However, Bove stopped short of denying he used the profane phrase during discussions related to the courts.
“I don’t recall,” Bove said.
The new, contemporaneous messages are an answer to the attacks on Reuveni’s credibility, bolstering his claims with real-time messages among senior Trump administration officials
Many of the messages pertain to an extraordinary showdown on March 15, when immigrant rights lawyers persuaded a federal judge in Washington, James Boasberg, to order the administration to halt an in-progress deportation of 130 Venezuelans to El Salvador. Boasberg ordered that planes containing the men, whom Trump deemed “alien enemies” under a wartime law, be turned around, if necessary, and in any event that the men not be handed over to the Salvadoran government.
Just prior to Boasberg’s decision, Justice Department officials worried that the effort might be stopped by a court. That’s when, according to Reuveni, Bove uttered the “fuck you” line.
After Boasberg’s decision, Reuveni sent a text message to an unidentified colleague referring back to Bove’s alleged comment: “Guess we are going to say ‘fuck you’ to the court. Super,” he wrote. The colleague responded: “Well, Pamela Jo Bondi is. Not you.”
The messages show that in the hours after Boasberg’s ruling, Reuveni repeatedly relayed to colleagues that the immigrants covered by the judge’s order should not be turned over to El Salvador. And he later expressed concern that they seemed to have been handed over anyway.

◆ Work task A:
Output the Reuveni excerpt verbatim, everything from "The messages show" down to "handed over anyway.".
◆ Work task B:
According to the Reuveni excerpt, how many Venezuelans were in the deportation that Judge Boasberg ordered halted on March 15?
Rely on the Reuveni excerpt alone.

◆ Data for analysis:

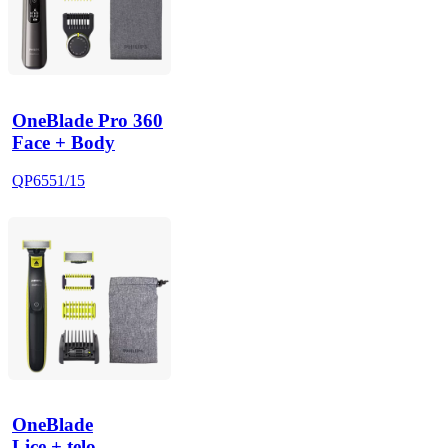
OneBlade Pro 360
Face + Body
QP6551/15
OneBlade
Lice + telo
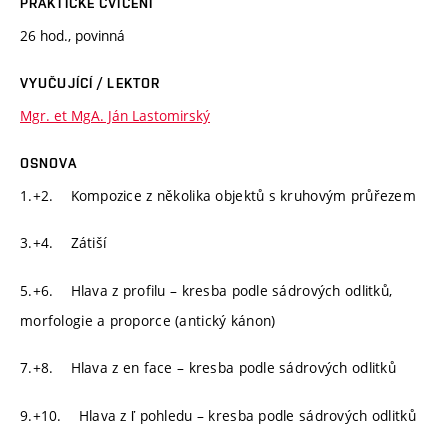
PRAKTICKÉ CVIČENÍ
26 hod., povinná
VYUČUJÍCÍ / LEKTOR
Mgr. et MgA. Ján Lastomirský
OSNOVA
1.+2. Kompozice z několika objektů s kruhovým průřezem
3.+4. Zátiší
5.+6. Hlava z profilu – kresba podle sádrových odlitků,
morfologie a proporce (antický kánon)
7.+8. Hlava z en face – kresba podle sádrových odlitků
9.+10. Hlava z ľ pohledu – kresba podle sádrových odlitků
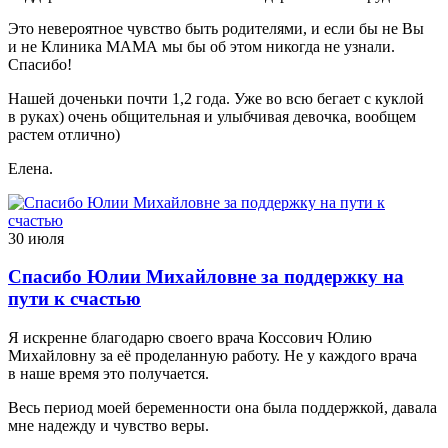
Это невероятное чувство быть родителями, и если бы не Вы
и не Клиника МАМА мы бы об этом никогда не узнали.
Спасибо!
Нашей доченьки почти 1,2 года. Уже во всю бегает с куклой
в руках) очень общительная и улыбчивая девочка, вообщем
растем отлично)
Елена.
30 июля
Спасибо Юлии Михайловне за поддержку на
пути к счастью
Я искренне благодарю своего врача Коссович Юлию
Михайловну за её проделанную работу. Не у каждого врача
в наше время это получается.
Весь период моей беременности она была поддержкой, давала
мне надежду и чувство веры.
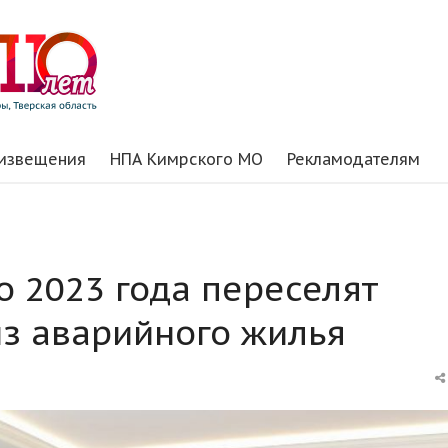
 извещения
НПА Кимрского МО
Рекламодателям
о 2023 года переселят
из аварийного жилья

--

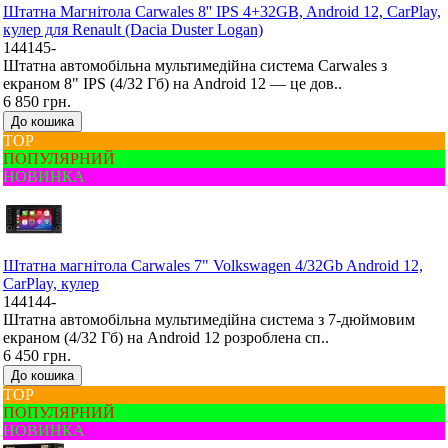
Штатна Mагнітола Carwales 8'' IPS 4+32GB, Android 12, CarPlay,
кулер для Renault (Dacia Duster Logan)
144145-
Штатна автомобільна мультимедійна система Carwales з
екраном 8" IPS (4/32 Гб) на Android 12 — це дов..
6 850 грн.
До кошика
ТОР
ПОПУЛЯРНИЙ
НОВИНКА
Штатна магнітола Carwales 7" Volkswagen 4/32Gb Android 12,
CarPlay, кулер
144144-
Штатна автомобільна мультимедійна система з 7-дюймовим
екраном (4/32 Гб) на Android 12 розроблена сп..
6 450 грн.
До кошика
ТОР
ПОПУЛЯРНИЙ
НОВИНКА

==

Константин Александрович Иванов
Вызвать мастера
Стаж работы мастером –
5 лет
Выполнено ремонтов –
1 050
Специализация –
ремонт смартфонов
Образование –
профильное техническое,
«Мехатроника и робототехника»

◆ Answer section A:
The messages show that in the hours after Boasberg’s ruling, Reuveni repeatedly relayed to colleagues that the immigrants covered by the judge’s order should not be turned over to El Salvador. And he later expressed concern that they seemed to have been handed over anyway.

◆ Answer section B:
130